# Recommendations - Irrigation companies in Atlanta



## Lawn Smith (Jun 8, 2020)

Has anybody in the north Atlanta area had an irrigation systems installed by a company that they would recommend? I've called a few places but none of them use a vibratory plow for the trenching (which I would prefer over traditional trenching machine).


----------



## corneliani (Apr 2, 2019)

Sorry bud, I have nothing. But I do want to say that leveling out irrigation trenches are a [email protected]#$!


----------



## klsmith259 (Oct 6, 2020)

Sorry, I can't recommend any companies but googling for vibratory plow and irrigation yields a couple results for the Atlanta area.
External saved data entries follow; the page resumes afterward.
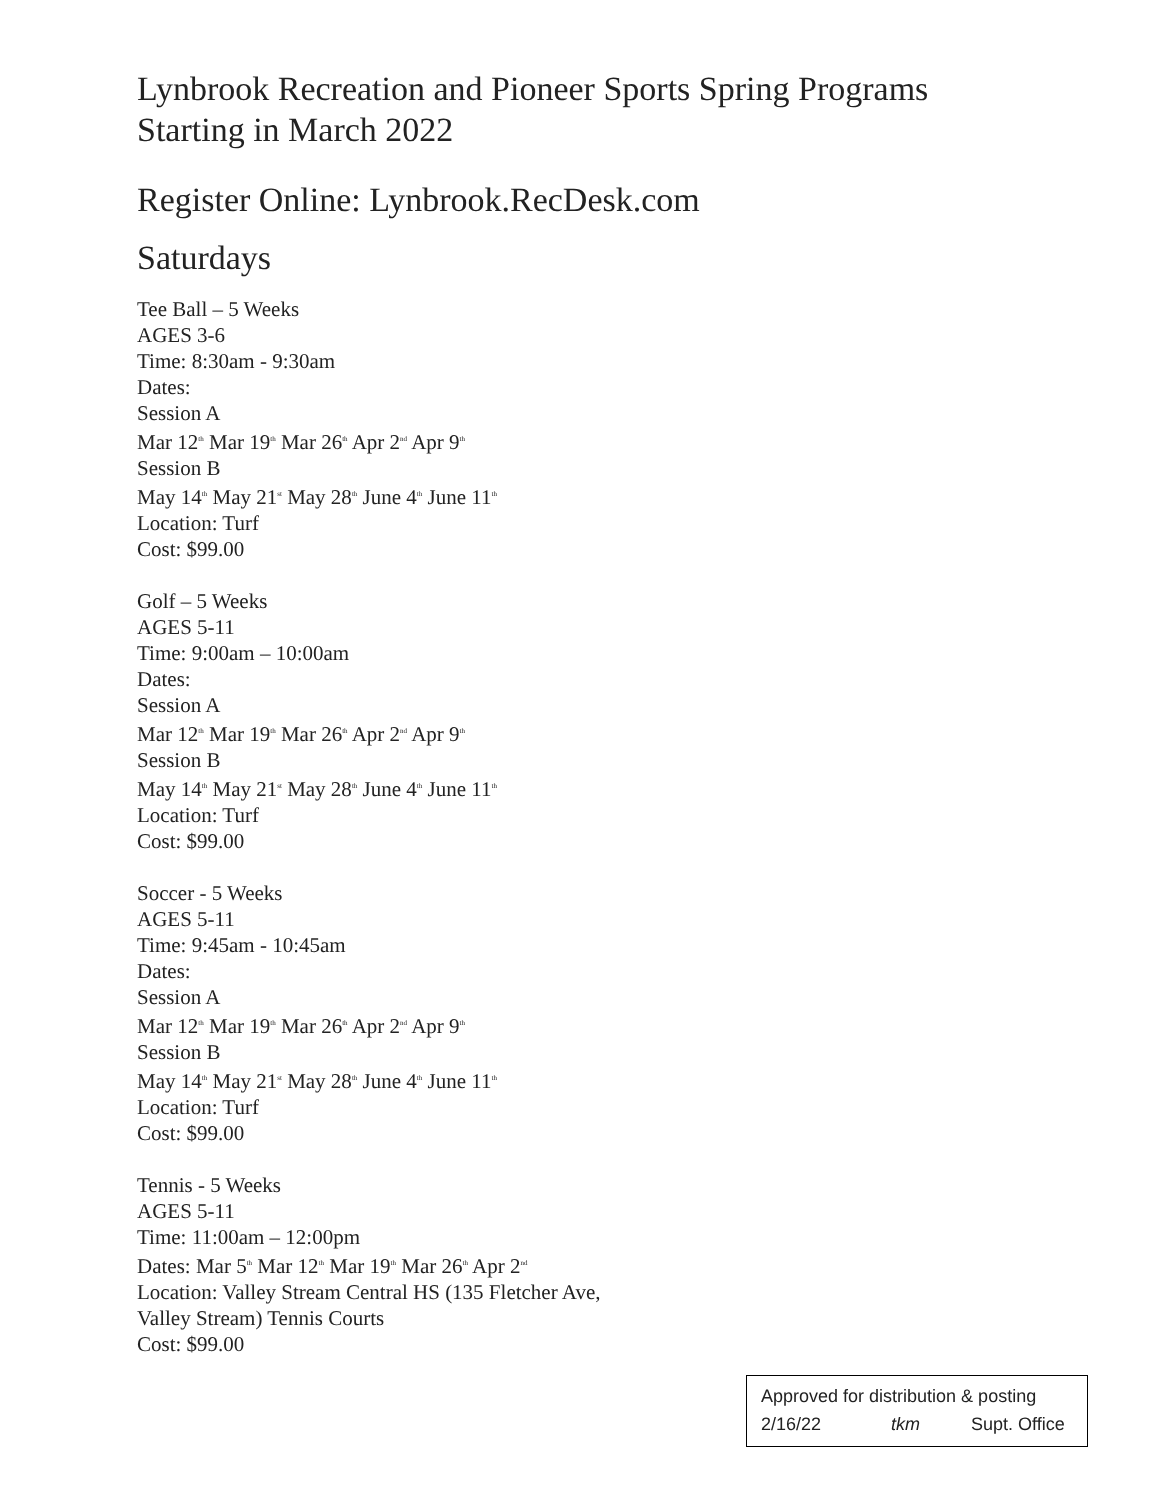Lynbrook Recreation and Pioneer Sports Spring Programs
Starting in March 2022
Register Online: Lynbrook.RecDesk.com
Saturdays
Tee Ball – 5 Weeks
AGES 3-6
Time: 8:30am - 9:30am
Dates:
Session A
Mar 12<sup>th</sup> Mar 19<sup>th</sup> Mar 26<sup>th</sup> Apr 2<sup>nd</sup> Apr 9<sup>th</sup>
Session B
May 14<sup>th</sup> May 21<sup>st</sup> May 28<sup>th</sup> June 4<sup>th</sup> June 11<sup>th</sup>
Location: Turf
Cost: $99.00
Golf – 5 Weeks
AGES 5-11
Time: 9:00am – 10:00am
Dates:
Session A
Mar 12<sup>th</sup> Mar 19<sup>th</sup> Mar 26<sup>th</sup> Apr 2<sup>nd</sup> Apr 9<sup>th</sup>
Session B
May 14<sup>th</sup> May 21<sup>st</sup> May 28<sup>th</sup> June 4<sup>th</sup> June 11<sup>th</sup>
Location: Turf
Cost: $99.00
Soccer - 5 Weeks
AGES 5-11
Time: 9:45am - 10:45am
Dates:
Session A
Mar 12<sup>th</sup> Mar 19<sup>th</sup> Mar 26<sup>th</sup> Apr 2<sup>nd</sup> Apr 9<sup>th</sup>
Session B
May 14<sup>th</sup> May 21<sup>st</sup> May 28<sup>th</sup> June 4<sup>th</sup> June 11<sup>th</sup>
Location: Turf
Cost: $99.00
Tennis - 5 Weeks
AGES 5-11
Time: 11:00am – 12:00pm
Dates: Mar 5<sup>th</sup> Mar 12<sup>th</sup> Mar 19<sup>th</sup> Mar 26<sup>th</sup> Apr 2<sup>nd</sup>
Location: Valley Stream Central HS (135 Fletcher Ave,
Valley Stream) Tennis Courts
Cost: $99.00
Approved for distribution & posting
2/16/22 tkm Supt. Office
There aren't a lot of results so most may use a regular trencher or don't 'advertise' it.


----------



## jayhawk (Apr 18, 2017)

Do they need to dig thru the yard or can the perimeter be sufficient, for most?

I insisted on minimal disruption, and they knew, I was 'detail oriented'. They tamped it back well, minimal sunken scars.

They did everything I asked, easy to work with but don't expect them to consult ...eg. SAM v 1800 or PGP vs i20


----------



## GAbermuda (9 mo ago)

Who did you use? I'm looking for a good installer


----------